**ARTICLE:**
►
How to secure a new building to an old concrete slab?

Zachary Hoyt

Well-known Member
I am planing to build a small sugar house to contain our 2x4 evaporator and I am hoping to build it on an existing 8.5'x12.5' concrete slab that I was told used to be an apple packing sheed back when the area was an orchard. The slab has some anchor bolts but they are very rusty and have been mashed over flat to the concrete. I am wondering if there is a way to anchor the bottom of the walls to the slab or if I should just trust in gravity. The slab is six inches or so above the dirt, and the dirt slopes away all around it, so I can run the siding boards down over the slab an inch or two to keep out the wind. Any advice will be much appreciated.
Zach
 
If the old anchors won't work, then cut them off, and use new ones a few inches over. You can build the shed, then drill through the sill, and down into the concrete. Then use the expanding type anchors.
◄
**DATA SUPPLIED:**
►
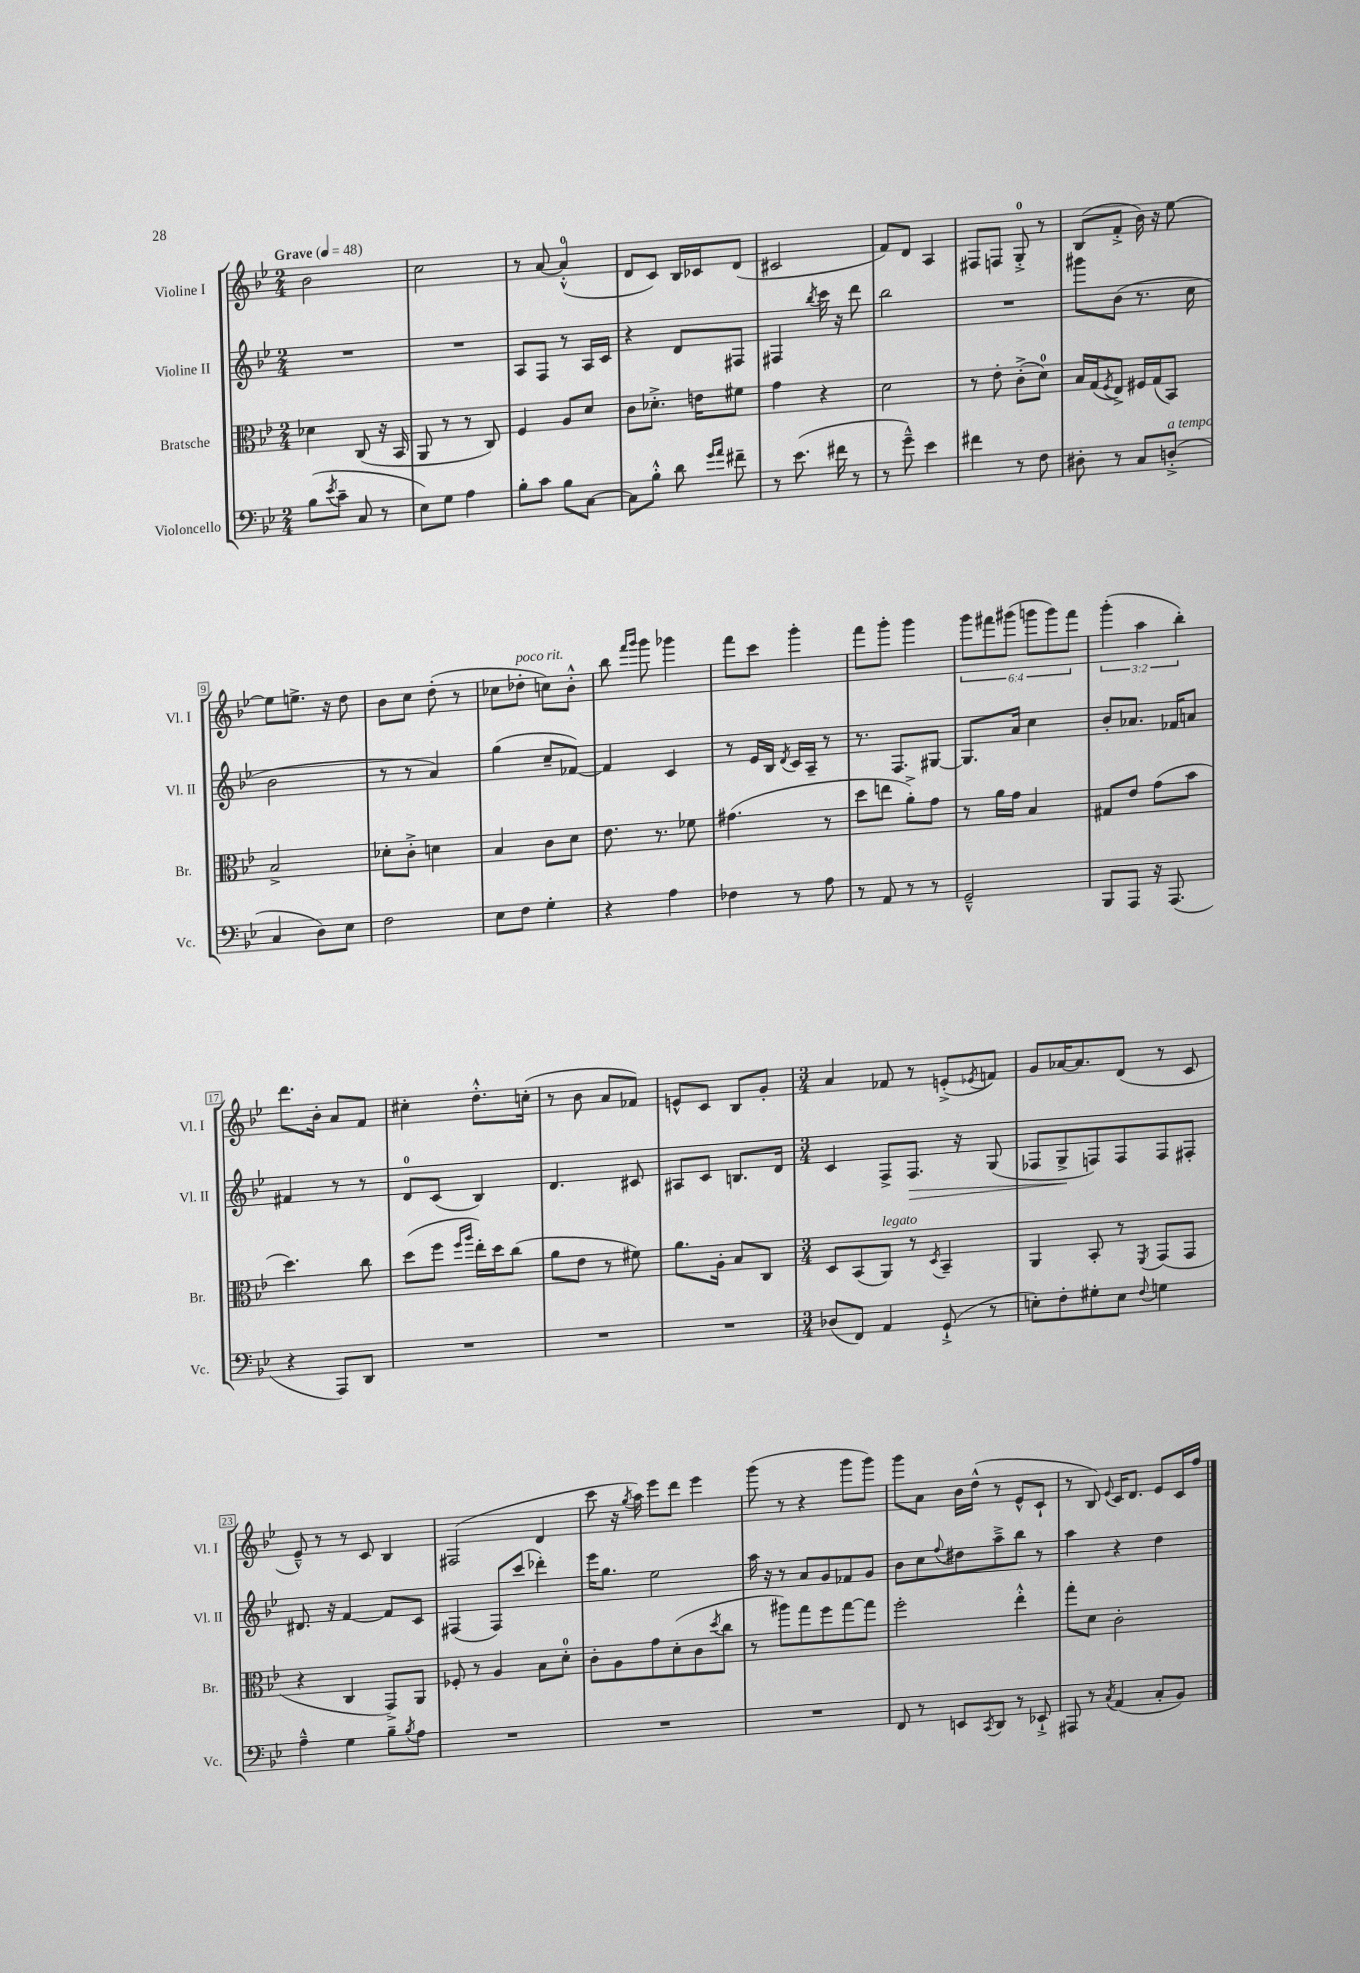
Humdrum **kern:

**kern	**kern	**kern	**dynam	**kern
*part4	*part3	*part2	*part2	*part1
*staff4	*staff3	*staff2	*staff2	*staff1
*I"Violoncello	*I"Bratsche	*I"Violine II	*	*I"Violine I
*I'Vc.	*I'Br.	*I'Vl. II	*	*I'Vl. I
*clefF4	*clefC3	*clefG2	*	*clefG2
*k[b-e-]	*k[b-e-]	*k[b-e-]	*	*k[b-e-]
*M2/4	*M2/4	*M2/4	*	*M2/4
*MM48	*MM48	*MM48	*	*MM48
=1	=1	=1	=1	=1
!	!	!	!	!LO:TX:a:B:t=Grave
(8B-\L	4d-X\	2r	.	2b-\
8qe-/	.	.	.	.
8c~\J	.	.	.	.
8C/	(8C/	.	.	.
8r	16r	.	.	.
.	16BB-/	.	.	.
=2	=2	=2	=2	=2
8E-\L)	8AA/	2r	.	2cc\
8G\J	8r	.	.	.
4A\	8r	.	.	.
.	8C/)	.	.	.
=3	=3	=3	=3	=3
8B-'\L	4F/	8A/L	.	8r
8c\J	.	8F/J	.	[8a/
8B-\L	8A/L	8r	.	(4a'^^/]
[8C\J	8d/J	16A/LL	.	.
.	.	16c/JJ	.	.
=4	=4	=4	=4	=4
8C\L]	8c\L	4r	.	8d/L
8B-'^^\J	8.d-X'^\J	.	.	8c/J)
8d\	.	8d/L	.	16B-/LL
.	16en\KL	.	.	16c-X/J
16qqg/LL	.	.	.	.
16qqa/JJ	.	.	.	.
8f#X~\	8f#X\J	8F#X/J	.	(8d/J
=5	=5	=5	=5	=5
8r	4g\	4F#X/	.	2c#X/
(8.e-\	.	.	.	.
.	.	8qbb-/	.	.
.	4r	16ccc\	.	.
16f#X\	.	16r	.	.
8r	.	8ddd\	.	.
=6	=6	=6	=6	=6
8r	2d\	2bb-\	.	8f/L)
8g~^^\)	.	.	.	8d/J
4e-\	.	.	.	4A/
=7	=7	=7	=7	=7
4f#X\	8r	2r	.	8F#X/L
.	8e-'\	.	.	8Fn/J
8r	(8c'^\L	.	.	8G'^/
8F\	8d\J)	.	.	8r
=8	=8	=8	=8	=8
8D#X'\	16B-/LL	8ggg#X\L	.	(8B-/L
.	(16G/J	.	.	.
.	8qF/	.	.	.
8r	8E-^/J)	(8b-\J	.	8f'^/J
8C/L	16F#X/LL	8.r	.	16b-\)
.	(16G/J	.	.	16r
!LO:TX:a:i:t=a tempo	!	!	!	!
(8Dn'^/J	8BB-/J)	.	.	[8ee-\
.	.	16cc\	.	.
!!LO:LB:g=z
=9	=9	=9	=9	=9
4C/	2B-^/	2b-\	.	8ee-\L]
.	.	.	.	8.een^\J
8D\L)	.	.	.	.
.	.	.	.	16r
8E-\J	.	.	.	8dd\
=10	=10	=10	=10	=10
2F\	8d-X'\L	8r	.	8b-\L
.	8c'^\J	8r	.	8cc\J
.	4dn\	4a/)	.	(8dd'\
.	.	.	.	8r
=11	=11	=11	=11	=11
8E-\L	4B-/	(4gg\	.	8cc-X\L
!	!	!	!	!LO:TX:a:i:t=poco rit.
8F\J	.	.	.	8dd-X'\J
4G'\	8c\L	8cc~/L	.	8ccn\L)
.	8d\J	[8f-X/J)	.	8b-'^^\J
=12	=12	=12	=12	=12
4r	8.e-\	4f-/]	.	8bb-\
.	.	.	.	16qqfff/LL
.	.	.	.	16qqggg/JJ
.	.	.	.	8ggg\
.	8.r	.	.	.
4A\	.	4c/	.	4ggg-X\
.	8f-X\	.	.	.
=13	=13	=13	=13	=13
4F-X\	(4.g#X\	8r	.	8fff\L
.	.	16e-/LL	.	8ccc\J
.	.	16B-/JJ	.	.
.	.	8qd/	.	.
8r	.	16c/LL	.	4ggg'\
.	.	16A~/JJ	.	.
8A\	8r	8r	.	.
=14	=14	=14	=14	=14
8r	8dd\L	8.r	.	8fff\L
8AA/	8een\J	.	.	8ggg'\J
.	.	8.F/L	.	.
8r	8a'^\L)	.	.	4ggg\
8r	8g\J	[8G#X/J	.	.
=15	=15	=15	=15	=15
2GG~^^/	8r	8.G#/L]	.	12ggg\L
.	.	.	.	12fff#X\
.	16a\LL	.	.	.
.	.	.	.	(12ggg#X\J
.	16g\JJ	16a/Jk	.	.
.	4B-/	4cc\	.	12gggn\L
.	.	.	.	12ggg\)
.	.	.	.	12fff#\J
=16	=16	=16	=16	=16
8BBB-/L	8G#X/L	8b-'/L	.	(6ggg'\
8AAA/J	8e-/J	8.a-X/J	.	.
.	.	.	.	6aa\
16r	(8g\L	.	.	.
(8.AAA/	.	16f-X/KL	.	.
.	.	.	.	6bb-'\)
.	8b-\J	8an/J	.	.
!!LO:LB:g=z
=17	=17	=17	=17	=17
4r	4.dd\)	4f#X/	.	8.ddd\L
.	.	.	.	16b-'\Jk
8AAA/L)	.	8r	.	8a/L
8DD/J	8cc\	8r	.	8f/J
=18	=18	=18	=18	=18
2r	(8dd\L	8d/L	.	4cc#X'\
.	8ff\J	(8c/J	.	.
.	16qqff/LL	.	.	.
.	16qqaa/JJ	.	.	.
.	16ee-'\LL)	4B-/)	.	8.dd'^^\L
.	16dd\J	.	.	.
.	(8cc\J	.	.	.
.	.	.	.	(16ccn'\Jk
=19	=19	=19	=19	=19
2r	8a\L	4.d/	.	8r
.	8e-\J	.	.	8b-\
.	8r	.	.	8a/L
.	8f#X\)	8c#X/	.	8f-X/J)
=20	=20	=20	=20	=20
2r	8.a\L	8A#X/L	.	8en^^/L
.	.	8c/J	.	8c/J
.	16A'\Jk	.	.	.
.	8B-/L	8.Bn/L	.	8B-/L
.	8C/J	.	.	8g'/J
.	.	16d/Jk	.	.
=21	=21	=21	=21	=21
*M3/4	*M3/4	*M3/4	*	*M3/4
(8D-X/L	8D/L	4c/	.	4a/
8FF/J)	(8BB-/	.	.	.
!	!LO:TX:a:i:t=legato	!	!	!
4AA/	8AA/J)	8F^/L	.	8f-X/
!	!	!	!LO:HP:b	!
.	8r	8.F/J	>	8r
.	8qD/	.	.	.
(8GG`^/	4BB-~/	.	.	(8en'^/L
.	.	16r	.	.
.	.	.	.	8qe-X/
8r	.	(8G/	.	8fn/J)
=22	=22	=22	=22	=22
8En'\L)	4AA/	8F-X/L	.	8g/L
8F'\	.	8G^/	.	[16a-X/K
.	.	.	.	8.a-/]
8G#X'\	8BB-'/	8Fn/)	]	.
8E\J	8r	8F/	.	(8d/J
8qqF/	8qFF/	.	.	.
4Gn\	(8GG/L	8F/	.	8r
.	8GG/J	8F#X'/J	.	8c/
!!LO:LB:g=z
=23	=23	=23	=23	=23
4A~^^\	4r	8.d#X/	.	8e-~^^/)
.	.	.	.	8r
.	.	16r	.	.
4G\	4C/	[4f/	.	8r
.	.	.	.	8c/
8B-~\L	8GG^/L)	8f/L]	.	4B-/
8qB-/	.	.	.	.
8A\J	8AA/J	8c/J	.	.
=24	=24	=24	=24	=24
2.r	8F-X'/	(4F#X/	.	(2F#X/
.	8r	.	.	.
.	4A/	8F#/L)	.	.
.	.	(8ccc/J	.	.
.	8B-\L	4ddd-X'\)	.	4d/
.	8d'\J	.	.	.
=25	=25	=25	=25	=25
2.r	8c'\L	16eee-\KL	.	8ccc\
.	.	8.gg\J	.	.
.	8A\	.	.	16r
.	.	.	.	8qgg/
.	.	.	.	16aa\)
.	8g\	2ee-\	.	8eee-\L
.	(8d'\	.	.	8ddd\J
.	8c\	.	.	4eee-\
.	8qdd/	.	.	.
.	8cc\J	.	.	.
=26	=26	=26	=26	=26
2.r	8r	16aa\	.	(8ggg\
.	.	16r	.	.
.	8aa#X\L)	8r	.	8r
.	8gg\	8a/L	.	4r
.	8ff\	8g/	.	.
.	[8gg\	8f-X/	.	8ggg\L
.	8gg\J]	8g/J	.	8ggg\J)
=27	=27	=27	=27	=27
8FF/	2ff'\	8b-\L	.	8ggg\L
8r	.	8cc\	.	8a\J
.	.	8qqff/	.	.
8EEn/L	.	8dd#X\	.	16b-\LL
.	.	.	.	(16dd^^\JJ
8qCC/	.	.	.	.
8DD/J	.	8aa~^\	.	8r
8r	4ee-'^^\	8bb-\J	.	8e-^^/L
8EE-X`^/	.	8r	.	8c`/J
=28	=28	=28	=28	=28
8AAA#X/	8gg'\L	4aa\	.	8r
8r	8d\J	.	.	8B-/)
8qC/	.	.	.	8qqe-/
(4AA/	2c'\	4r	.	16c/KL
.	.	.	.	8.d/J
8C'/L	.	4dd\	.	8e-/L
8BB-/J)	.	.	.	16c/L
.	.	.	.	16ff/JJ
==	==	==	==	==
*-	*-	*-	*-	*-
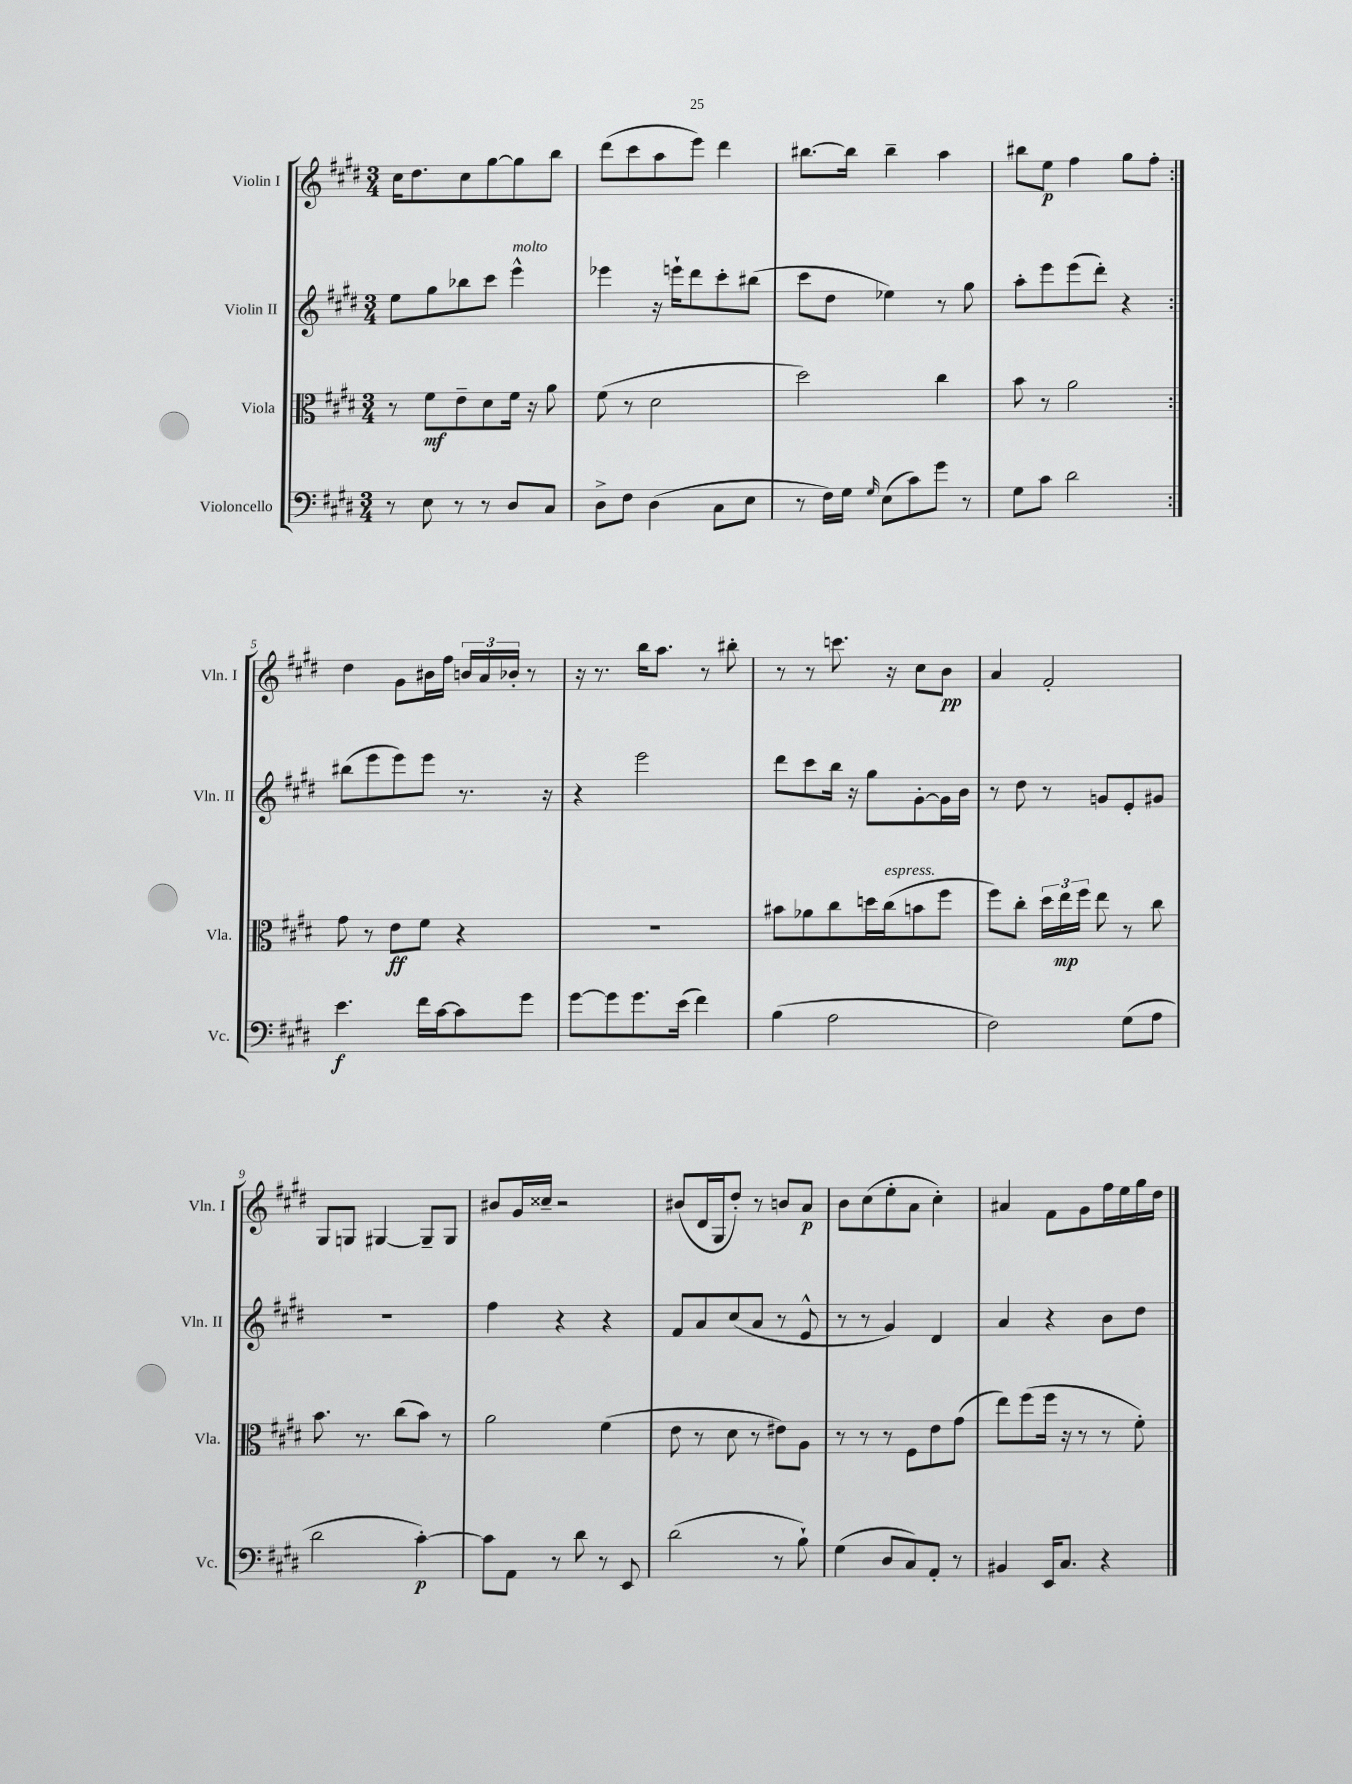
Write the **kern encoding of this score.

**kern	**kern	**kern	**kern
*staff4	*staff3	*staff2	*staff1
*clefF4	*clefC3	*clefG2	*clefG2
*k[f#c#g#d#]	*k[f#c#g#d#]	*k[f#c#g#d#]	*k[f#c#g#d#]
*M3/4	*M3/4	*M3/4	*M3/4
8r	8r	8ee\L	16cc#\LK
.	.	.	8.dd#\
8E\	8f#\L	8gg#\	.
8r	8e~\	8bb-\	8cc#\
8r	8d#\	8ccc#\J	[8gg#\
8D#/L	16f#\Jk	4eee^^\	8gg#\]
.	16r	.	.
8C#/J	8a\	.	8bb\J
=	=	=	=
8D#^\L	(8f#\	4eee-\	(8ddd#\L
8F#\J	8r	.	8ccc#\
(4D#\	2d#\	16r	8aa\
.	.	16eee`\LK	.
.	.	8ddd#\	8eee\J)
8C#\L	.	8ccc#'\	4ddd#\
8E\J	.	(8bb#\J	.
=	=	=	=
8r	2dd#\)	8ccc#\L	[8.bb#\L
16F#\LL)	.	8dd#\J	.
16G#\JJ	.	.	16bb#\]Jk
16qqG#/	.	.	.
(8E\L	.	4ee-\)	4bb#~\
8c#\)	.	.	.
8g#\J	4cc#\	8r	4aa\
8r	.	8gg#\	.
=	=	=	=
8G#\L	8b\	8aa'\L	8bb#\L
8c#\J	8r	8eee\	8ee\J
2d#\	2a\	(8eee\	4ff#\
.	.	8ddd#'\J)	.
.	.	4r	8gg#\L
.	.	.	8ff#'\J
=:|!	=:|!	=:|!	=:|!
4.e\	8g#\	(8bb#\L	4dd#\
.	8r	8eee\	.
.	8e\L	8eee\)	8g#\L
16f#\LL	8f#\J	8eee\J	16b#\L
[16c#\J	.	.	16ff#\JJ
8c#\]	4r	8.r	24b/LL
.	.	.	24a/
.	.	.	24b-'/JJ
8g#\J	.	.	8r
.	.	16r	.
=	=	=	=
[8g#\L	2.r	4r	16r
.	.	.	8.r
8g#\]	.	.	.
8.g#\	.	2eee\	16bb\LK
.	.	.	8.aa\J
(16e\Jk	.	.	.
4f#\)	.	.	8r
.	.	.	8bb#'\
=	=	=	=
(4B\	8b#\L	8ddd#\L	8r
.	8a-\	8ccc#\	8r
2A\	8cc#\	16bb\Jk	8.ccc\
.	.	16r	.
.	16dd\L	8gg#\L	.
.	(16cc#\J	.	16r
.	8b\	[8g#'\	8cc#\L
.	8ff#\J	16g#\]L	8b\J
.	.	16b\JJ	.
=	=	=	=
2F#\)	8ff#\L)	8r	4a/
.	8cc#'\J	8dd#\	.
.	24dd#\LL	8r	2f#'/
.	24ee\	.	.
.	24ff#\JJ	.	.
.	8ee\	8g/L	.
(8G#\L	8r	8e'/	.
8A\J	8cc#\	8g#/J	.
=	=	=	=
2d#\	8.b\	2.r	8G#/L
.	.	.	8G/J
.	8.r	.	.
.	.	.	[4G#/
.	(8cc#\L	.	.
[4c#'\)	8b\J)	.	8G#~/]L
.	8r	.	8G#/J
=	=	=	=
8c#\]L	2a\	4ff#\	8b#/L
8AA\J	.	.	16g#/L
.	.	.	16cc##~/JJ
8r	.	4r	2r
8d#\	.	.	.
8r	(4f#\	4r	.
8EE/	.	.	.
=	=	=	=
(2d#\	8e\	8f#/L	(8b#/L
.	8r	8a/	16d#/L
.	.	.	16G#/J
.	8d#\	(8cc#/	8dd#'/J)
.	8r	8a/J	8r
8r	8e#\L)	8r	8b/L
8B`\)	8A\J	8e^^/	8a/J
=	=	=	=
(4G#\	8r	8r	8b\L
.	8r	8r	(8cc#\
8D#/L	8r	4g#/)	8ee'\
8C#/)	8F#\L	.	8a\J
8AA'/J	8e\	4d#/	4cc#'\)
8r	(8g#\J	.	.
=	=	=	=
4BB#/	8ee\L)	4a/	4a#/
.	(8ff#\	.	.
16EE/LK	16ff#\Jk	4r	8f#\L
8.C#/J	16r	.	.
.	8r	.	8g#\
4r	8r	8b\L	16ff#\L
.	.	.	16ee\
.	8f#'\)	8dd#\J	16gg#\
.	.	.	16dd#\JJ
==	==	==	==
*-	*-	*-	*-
◄
**TASK LIST:**
1 – In the forum thread about anchoring a sugar house to an old concrete slab, what was the slab said to have been used for originally?
2 – Pick up the forum thread about anchoring a sugar house to an old concrete slab, starting after its last reply.

**EXPECTED RESULTS:**
1 – It was said to have been an apple packing shed from when the area was an orchard.

2 –
There are anchor kits where you drill a hole in the concrete and either use an expanding anchor or a epoxy mix and all thread rod.
 
You'll need a hammer drill and masonry bit to drill holes in the concrete- good ones are expensive, so best to just rent one. Get the fasteners first (Home Depot has many), so you'll know what size bit to get when you rent the drill.
 
Mansonary bit, yes, but not a hammer drill. I use may DeWalt 1/2" drill.
Bits can be had at just about any hardware store for under $10.
 
The anchor bolts others have mentioned are probably best option.

But, if that's not feasible, look into some straps at the side (Simpson Hardware has a good reference site). They're usually called hurricane straps. You may need more, but may be able to fasten with PAF's instead of drilling of with a smaller fastener = easier to drill sometimes. This again may not be the best/preferred option, but look at how you are building the shed and the risks. Failure would happen at the weakest connection, so if that happens to be your rafter to wall connection, then it will go before the sill to concrete.
So... look at all your connections and see what risk you're willing to take vs drilling.

Also, typical spacing around here for anchor bolts on residential is 24" o.c. That may be overkill for you.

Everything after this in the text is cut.